**Required work**
Write out, word for word, the part of the school data integration passage that runs from "Observability as a" up to and including "before anyone notices.".

**Document passage**

"""

Every school district accumulates software systems the way old buildings accumulate wiring — one system at a time, each installed for a good reason, none of them designed to talk to the others. By the time I inherited the integration picture at Warren County Public Schools, there were 40+ systems with various degrees of overlap, dependency, and antagonism.
The data they held was not independent. The SIS held the ground truth for student identity; the LMS needed students in the right courses; the identity provider needed accounts provisioned before anything else could work; the assessment platform needed rostering from the LMS; the data warehouse needed a coherent extract from all of them. The question was not whether to integrate them — it was how to do it without building a maintenance burden that would outlast every engineer who ever worked on it.
The problem with point-to-point integrations
The instinct in most organisations is to solve each integration problem individually: write a script that moves data from System A to System B. Then a different script for B to C. Then another for A to C because the A→B→C latency is too high. Within a few years, you have a graph of n² potential connections, each with its own authentication, its own error handling (or lack of it), its own schedule, and its own failure mode.
The 82% reduction in network utilization did not come from optimising individual transfers. It came from replacing a set of redundant, overlapping data movements with a hub-and-spoke model: systems publish to a central coordination layer, which fans out to consumers, deduplicates across redundant paths, and delivers each piece of data once.
// Central event router: one publish, N deliveries
class EventRouter {
async route(event: DataEvent): Promise<RoutingResult> {
const consumers = this.registry.getConsumers(event.type, event.sourceSystem);
const deliveries = await Promise.allSettled(
consumers.map(consumer => this.deliver(event, consumer))
);
return RoutingResult.fromSettled(deliveries);
}
private async deliver(event: DataEvent, consumer: Consumer) {
const payload = consumer.transform(event.payload);
await consumer.adapter.send(payload);
await this.auditLog.record(event, consumer, 'delivered');
}
}Bi-directional sync is a different problem
Unidirectional integration — push data from A to B — is tractable. Bi-directional sync, where both systems can be the authoritative source for different fields (or, worse, the same field at different times), requires deciding what “the truth” is when systems disagree.
The pipeline handles this through a field-level authority model. For each data field that flows between systems, the configuration specifies which system is authoritative and which are consumers. A student’s legal name is authoritative in the SIS; the LMS cannot change it. But a student’s course enrollment status can flow from the LMS back to the SIS because the LMS is where teachers manage their rosters.
When a bi-directional conflict is detected — the same field changed in both systems since the last sync — the pipeline logs the conflict, applies the authority rule, and alerts the data team. It does not silently pick a winner.
Observability as a first-class concern
A data pipeline that fails silently is worse than one that fails loudly, because silent failures corrupt downstream data for an unknown period before anyone notices.
Every data movement through the pipeline generates a structured event: source system, destination system, record identifier, operation type (create/update/delete), timestamp, and outcome. These events are queryable. A question like “when did this student’s enrollment first appear in the LMS?” has a specific, retrievable answer. A question like “which records failed to sync to the assessment platform in the last 48 hours?” produces a list with enough context to investigate each item.
The 30% reduction in server load came partly from eliminating redundant movements but largely from shifting from polling-based integrations to event-driven ones. Systems that previously polled for changes on fixed intervals now receive events when changes actually occur. The load flattens: instead of each system hammering the SIS API every 15 minutes, events flow continuously at the rate they actually occur.
The operational model
Infrastructure that 40 systems depend on has to be operable by someone who was not on the team that built it. The pipeline’s configuration is declarative — a set of YAML files that describe sources, consumers, field mappings, authority rules, and schedule for each integration. Adding a new system means adding a configuration file and an adapter; it does not require modifying the core routing logic.
Runbooks for common failure modes live alongside the configuration. The most important one: how to safely replay a window of events after a consumer outage, without duplicating data. The answer is idempotent consumer adapters and a replayable event log — both built in from the start, because you will always need them eventually.

"""

**Data for review**

"""

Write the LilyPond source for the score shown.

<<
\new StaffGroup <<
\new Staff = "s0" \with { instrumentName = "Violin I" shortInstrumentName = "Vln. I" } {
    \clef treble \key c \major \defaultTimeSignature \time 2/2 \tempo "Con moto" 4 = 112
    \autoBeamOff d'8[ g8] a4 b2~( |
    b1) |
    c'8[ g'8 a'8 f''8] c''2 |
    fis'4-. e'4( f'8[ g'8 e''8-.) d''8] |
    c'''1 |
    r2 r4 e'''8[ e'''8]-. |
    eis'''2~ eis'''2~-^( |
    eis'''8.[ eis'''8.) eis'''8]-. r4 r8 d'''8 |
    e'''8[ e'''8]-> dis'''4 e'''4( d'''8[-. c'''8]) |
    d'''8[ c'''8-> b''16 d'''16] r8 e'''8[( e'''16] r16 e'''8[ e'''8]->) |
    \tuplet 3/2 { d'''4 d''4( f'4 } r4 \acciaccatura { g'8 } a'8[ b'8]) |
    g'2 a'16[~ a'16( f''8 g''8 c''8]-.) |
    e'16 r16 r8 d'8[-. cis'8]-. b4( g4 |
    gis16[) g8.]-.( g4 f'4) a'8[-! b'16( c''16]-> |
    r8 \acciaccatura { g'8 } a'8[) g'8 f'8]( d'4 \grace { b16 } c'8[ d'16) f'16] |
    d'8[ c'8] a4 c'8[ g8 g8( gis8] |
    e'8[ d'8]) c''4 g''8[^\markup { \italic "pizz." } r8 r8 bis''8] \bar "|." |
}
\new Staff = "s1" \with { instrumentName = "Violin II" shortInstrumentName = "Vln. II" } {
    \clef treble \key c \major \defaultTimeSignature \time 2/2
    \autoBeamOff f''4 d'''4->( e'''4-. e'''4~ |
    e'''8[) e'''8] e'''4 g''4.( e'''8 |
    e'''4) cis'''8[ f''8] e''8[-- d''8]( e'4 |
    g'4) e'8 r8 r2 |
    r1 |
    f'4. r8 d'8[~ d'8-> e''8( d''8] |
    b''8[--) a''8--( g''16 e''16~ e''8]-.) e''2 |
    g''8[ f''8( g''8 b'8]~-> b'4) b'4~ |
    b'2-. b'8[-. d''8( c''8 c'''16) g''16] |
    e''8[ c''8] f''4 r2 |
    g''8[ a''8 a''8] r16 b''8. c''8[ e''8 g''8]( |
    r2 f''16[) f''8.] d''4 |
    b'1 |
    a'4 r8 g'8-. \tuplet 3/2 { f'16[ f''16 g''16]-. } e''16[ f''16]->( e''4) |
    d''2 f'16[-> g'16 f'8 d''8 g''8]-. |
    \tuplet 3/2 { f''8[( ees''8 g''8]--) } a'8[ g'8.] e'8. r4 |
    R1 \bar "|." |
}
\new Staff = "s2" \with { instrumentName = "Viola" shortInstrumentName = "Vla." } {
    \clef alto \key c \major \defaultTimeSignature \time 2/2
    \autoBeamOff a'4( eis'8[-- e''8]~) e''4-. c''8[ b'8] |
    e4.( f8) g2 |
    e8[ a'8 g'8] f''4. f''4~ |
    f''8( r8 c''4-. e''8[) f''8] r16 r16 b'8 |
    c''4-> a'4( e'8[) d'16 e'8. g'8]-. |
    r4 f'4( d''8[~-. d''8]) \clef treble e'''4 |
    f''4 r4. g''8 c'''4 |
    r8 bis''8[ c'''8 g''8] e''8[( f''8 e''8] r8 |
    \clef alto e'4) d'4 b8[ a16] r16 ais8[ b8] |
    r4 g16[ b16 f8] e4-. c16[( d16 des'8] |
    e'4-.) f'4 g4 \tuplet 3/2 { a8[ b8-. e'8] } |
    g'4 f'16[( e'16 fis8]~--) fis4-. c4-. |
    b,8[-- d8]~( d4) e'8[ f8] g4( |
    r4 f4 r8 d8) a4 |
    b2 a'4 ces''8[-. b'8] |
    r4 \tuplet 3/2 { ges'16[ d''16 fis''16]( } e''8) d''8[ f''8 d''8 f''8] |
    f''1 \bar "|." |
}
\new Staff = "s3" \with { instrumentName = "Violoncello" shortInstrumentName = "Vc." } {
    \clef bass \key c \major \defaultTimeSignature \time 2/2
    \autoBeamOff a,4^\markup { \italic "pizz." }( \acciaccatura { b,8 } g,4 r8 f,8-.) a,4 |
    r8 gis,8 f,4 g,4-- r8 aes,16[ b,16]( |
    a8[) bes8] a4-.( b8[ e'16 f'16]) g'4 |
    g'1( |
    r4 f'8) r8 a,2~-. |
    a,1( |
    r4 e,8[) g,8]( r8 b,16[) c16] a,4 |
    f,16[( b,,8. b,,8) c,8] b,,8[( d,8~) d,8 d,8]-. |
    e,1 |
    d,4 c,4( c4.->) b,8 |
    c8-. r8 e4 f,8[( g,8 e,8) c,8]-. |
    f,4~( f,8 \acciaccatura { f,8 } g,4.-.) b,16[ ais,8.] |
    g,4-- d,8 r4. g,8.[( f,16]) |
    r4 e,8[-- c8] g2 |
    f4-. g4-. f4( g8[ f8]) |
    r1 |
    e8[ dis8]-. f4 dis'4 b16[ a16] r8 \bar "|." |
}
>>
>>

"""

**Task response**
Observability as a first-class concern
A data pipeline that fails silently is worse than one that fails loudly, because silent failures corrupt downstream data for an unknown period before anyone notices.